There was a further major restoration in C19th. There were serious concerns about the stability of the tower and the church was closed for five years while the tower piers were rebuilt and strengthened. The pinnacles were replaced.

The nave and chancel roof timbers and nave clerestory were replaced, along with the angels on the corbels of the nave. The classical west front, which had never been liked, was replaced with a more traditional design like the original. The galleries were removed along with the box pews. The organ was replaced as well as a new pulpit. The reredos behind the alter was added in 1885. A Lady Chapel was added to the south side of the chancel in 1912.

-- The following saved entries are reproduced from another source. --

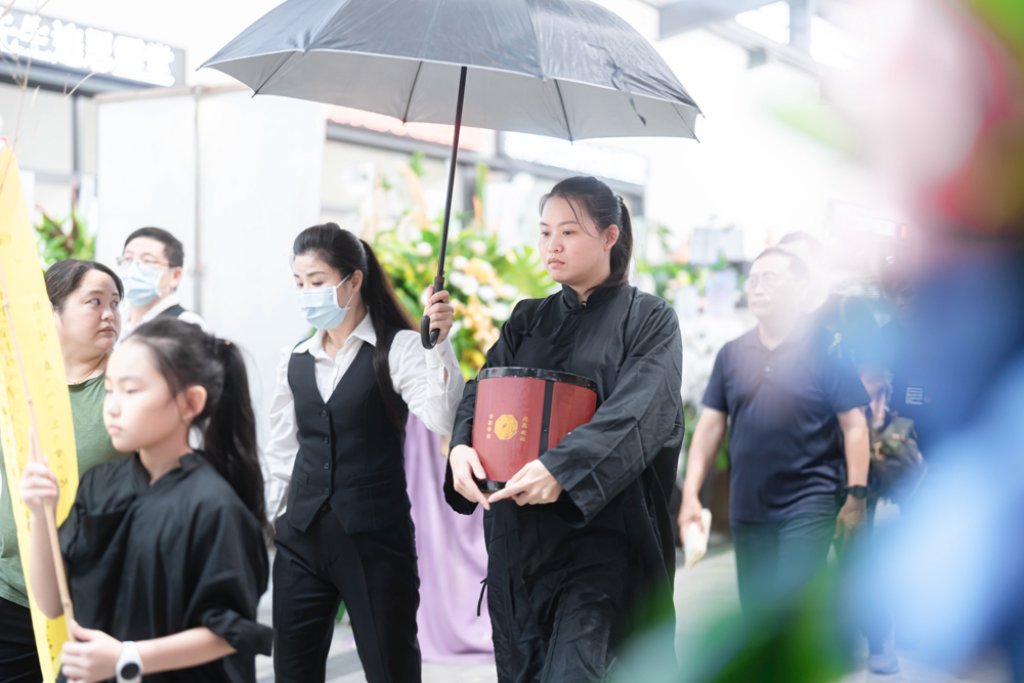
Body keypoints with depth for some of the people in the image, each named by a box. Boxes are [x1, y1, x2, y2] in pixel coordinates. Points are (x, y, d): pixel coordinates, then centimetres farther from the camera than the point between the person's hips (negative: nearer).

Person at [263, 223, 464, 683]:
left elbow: (442, 419, -23)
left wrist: (440, 342, -32)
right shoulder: (294, 361, 9)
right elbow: (281, 455, 15)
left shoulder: (397, 349, -7)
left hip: (376, 537, -5)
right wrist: (263, 525, 13)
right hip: (300, 539, 5)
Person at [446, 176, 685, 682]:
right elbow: (482, 390, 4)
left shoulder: (649, 320, 0)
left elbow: (639, 410, -15)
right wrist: (462, 445, -19)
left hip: (602, 531, -5)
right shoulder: (528, 321, 14)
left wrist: (563, 467, -29)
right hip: (519, 537, 5)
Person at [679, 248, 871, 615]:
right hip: (747, 507, 5)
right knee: (755, 609, 12)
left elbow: (854, 426, -5)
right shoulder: (732, 354, 9)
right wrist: (690, 492, 1)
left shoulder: (826, 349, -4)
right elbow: (711, 424, 8)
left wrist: (856, 495, -10)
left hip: (808, 505, -5)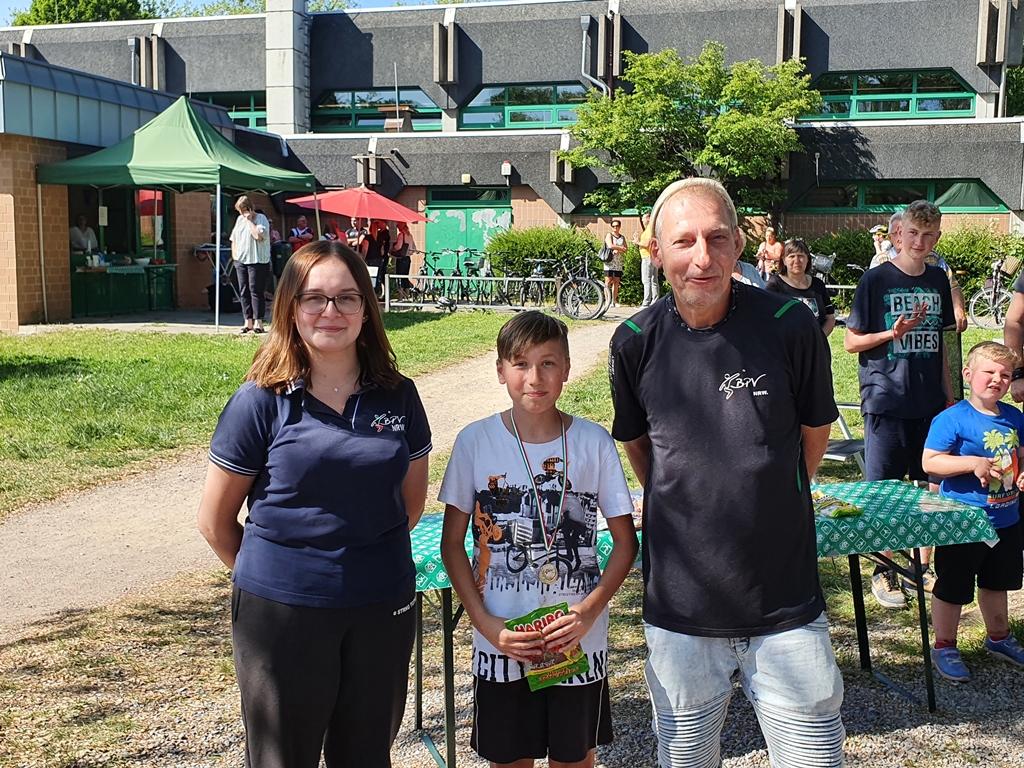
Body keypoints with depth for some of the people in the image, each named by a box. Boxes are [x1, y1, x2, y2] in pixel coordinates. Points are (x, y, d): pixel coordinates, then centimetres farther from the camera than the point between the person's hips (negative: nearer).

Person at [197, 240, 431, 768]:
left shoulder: (397, 396, 1)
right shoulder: (261, 401, -9)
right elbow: (215, 521, -2)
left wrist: (368, 559, 12)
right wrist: (269, 575, 8)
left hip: (383, 608, 3)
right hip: (281, 612, -3)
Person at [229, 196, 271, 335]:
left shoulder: (261, 218, -5)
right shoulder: (239, 219, 15)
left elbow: (258, 235, -22)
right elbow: (234, 237, 23)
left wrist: (249, 220, -14)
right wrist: (234, 253, 12)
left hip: (257, 261, -7)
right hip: (240, 261, 7)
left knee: (256, 291, -7)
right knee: (243, 292, 6)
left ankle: (258, 323, -3)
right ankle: (248, 322, 12)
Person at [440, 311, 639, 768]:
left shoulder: (594, 443, -6)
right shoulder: (475, 442, -7)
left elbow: (625, 542, 0)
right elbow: (452, 544, -1)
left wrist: (589, 611, -14)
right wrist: (487, 624, -10)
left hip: (578, 641, 0)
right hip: (501, 641, 0)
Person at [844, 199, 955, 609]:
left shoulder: (938, 280, 9)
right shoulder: (876, 279, -6)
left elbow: (940, 343, 17)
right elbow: (851, 342, -4)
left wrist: (949, 394, 15)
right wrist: (893, 333, -18)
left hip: (931, 403, 5)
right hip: (886, 402, -5)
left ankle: (921, 567, 22)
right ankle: (884, 572, 14)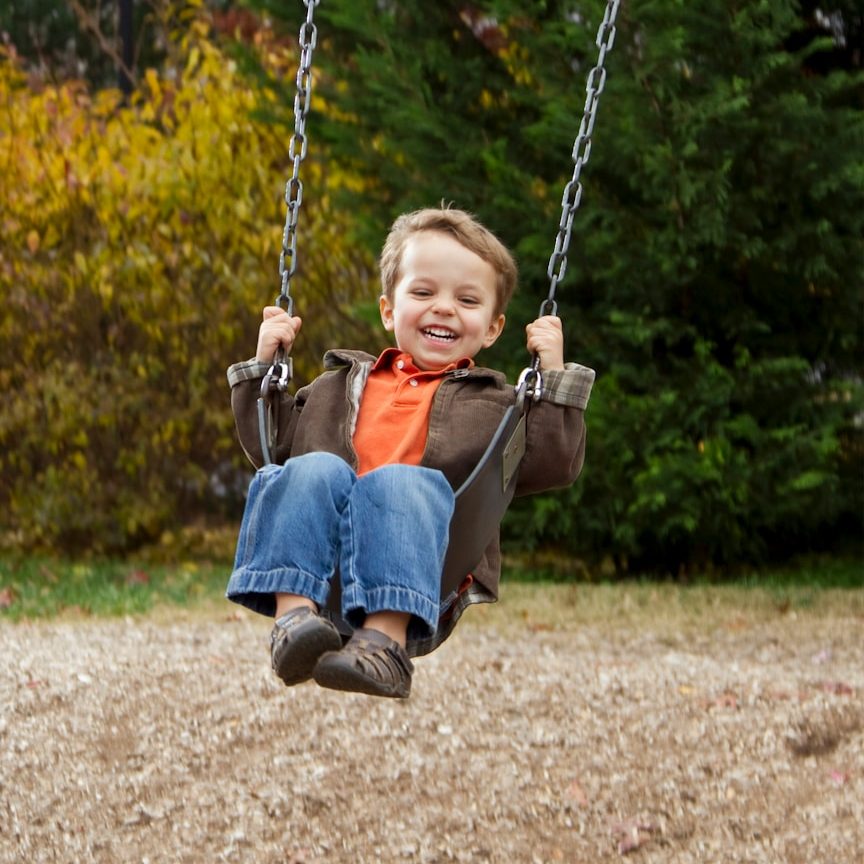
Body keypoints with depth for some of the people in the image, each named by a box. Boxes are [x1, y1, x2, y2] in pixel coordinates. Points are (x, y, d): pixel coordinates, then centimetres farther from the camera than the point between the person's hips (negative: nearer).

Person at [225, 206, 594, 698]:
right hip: (318, 571, 2)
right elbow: (270, 447, 31)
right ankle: (294, 613, -44)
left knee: (402, 481, -33)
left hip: (420, 585, -2)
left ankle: (386, 641, -49)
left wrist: (556, 377, 8)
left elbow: (555, 465, 11)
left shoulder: (492, 405, 25)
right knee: (314, 468, -26)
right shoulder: (342, 386, 33)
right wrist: (264, 366, 26)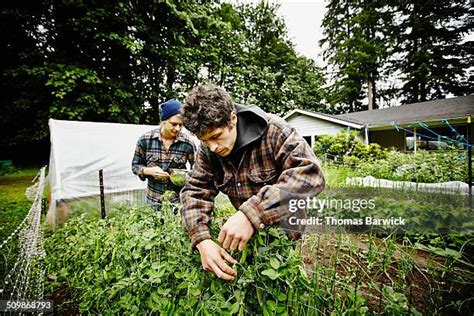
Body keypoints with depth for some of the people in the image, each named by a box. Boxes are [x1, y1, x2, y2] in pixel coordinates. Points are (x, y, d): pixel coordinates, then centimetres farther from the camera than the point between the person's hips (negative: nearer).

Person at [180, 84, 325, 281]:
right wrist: (202, 239, -28)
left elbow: (310, 173, -35)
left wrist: (252, 213, -44)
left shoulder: (272, 130, -25)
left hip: (288, 229, -3)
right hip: (254, 235, 4)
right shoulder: (207, 151, -9)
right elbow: (194, 192, -10)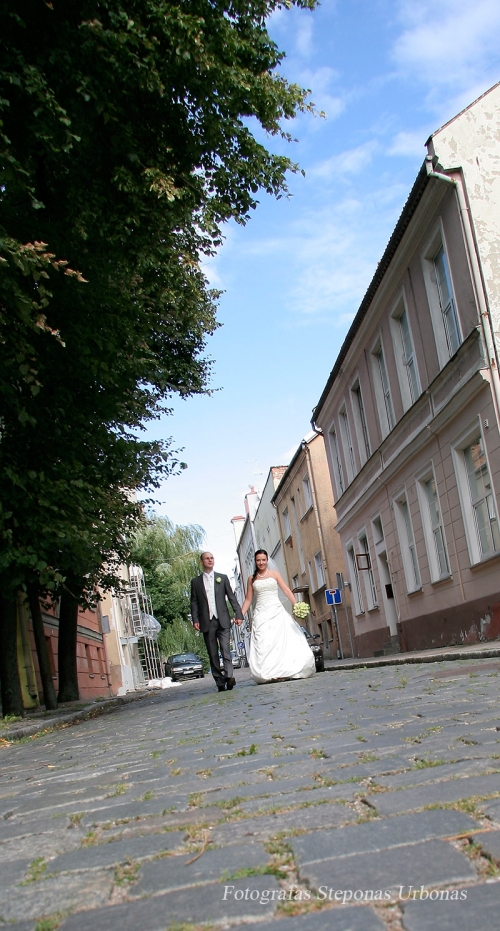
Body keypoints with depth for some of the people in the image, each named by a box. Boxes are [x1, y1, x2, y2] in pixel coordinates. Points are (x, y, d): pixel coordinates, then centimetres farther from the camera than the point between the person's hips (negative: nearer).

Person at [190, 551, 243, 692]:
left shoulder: (222, 578, 12)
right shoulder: (196, 581, 11)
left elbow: (231, 597, 8)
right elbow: (194, 602, 8)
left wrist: (238, 614, -1)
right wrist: (195, 620, -4)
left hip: (222, 621, -1)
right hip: (206, 622, 1)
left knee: (225, 650, -14)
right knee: (213, 654, 2)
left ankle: (229, 676, -24)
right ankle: (219, 682, 5)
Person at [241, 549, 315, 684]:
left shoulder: (274, 574, 8)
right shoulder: (252, 579, 11)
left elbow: (286, 590, 1)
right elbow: (248, 599, 12)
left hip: (277, 611, -1)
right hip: (261, 614, 1)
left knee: (283, 639, -9)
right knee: (263, 643, -8)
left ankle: (285, 670, -6)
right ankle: (268, 674, -11)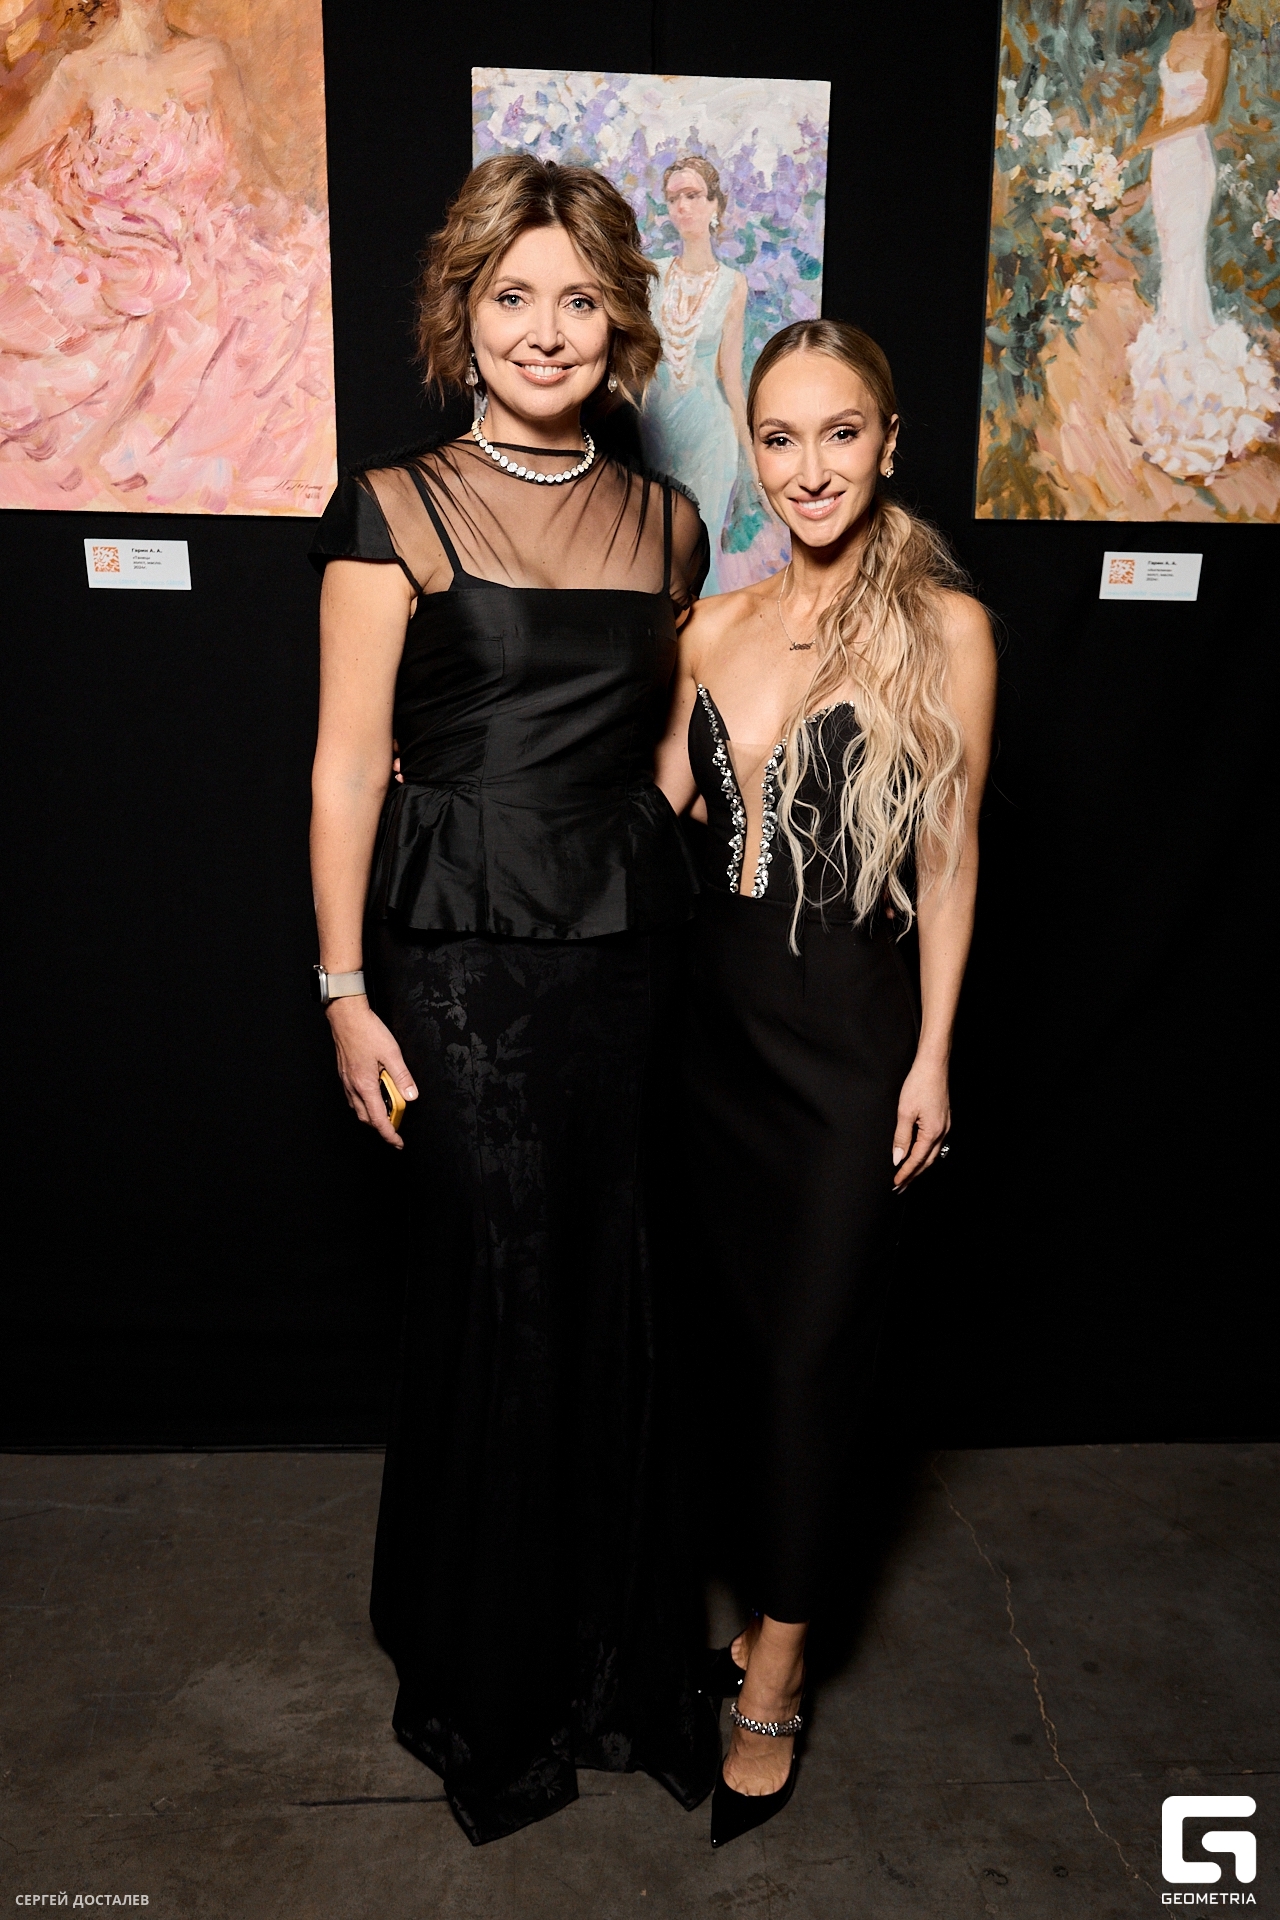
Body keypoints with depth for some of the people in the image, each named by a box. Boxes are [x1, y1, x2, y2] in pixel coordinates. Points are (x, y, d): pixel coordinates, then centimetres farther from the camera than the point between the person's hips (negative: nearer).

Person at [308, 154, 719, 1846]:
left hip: (630, 949, 4)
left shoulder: (664, 526, 11)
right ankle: (487, 1684, 29)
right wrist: (345, 992, -7)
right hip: (465, 957, -4)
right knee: (499, 1297, 3)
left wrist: (670, 911, 10)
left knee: (613, 1295, 10)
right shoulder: (395, 511, -1)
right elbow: (348, 767, -3)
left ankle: (613, 1651, 34)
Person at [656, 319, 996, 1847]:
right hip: (718, 1015, 5)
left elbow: (949, 855, -5)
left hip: (850, 1031, -4)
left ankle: (775, 1678, 24)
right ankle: (768, 1598, 35)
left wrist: (934, 1053, -6)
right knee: (743, 1330, 14)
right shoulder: (715, 628, 6)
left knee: (808, 1351, 5)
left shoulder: (944, 625, -7)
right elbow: (664, 815, 10)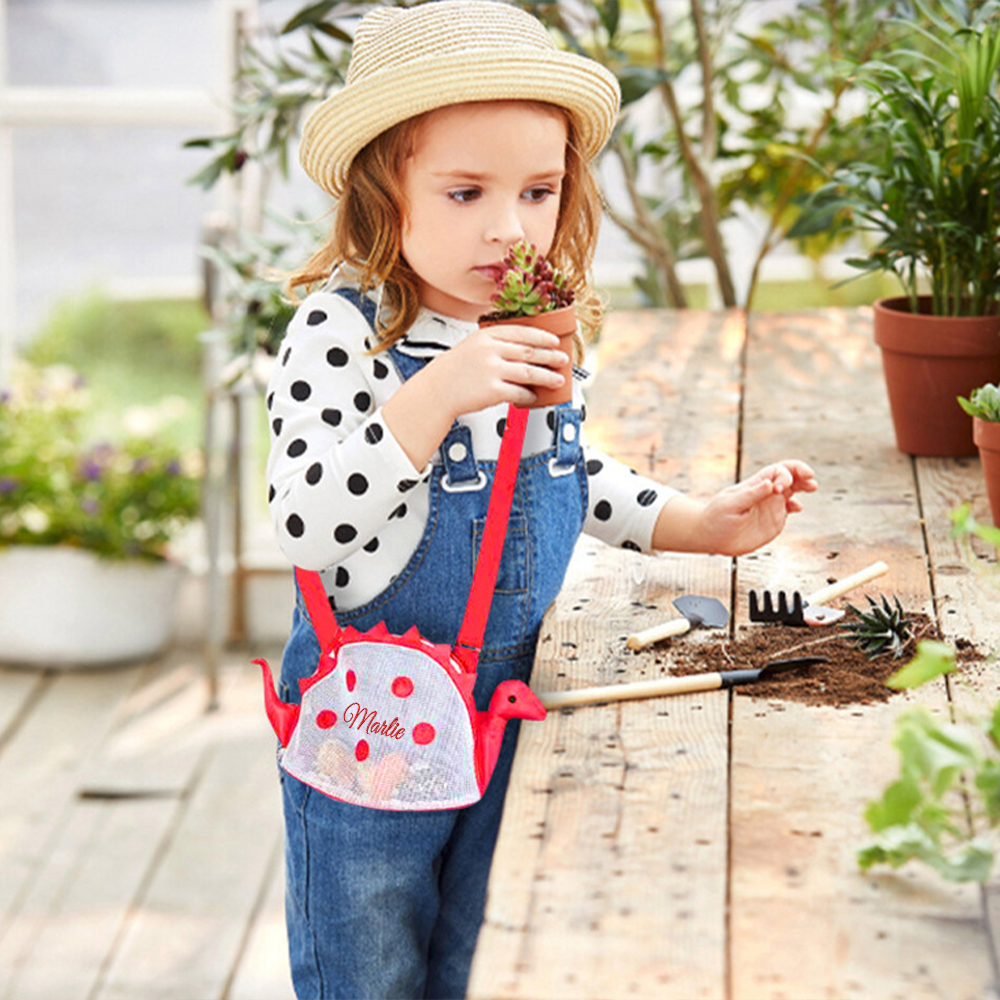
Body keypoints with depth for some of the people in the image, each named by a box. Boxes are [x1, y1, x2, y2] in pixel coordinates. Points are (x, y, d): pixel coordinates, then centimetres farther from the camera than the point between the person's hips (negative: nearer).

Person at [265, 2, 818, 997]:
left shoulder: (545, 332, -2)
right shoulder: (339, 330, -21)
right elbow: (303, 528, -31)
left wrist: (706, 523, 5)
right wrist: (434, 396, -39)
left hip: (505, 717, 6)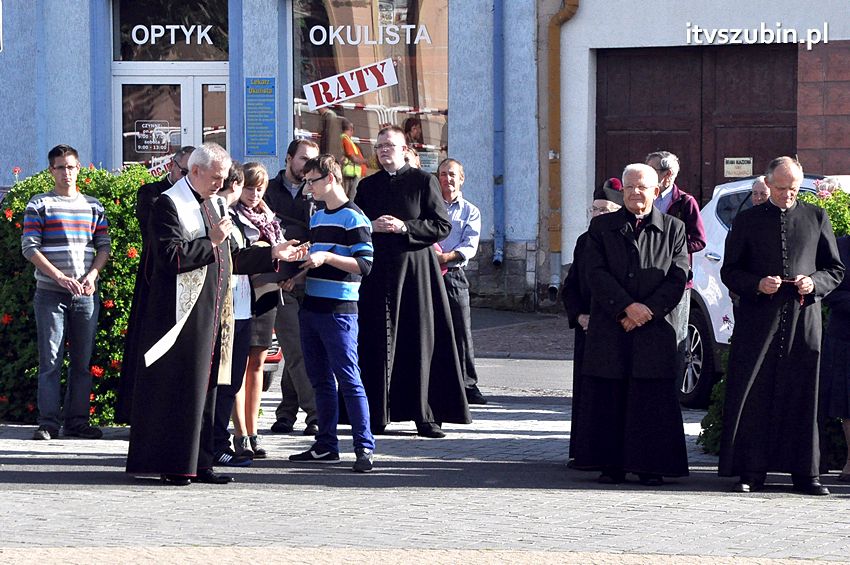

There were concerns during the Second World War that St Mary’s prominent position on a hill at the edge of the Lace Market made it vulnerable to bombing. Members of the church took it in turns to act as fire watchers, sleeping in the church. It was hit by an incendiary bomb in 19451 which was extinguished before causing major damage.

By the end of the C20th the outside stonework was very grimy and was cleaned in time for the 500th anniversary celebrations.

The church is open daily. There is no parking by the church. The post code is NG1 1HN and the grid reference is SK 577396.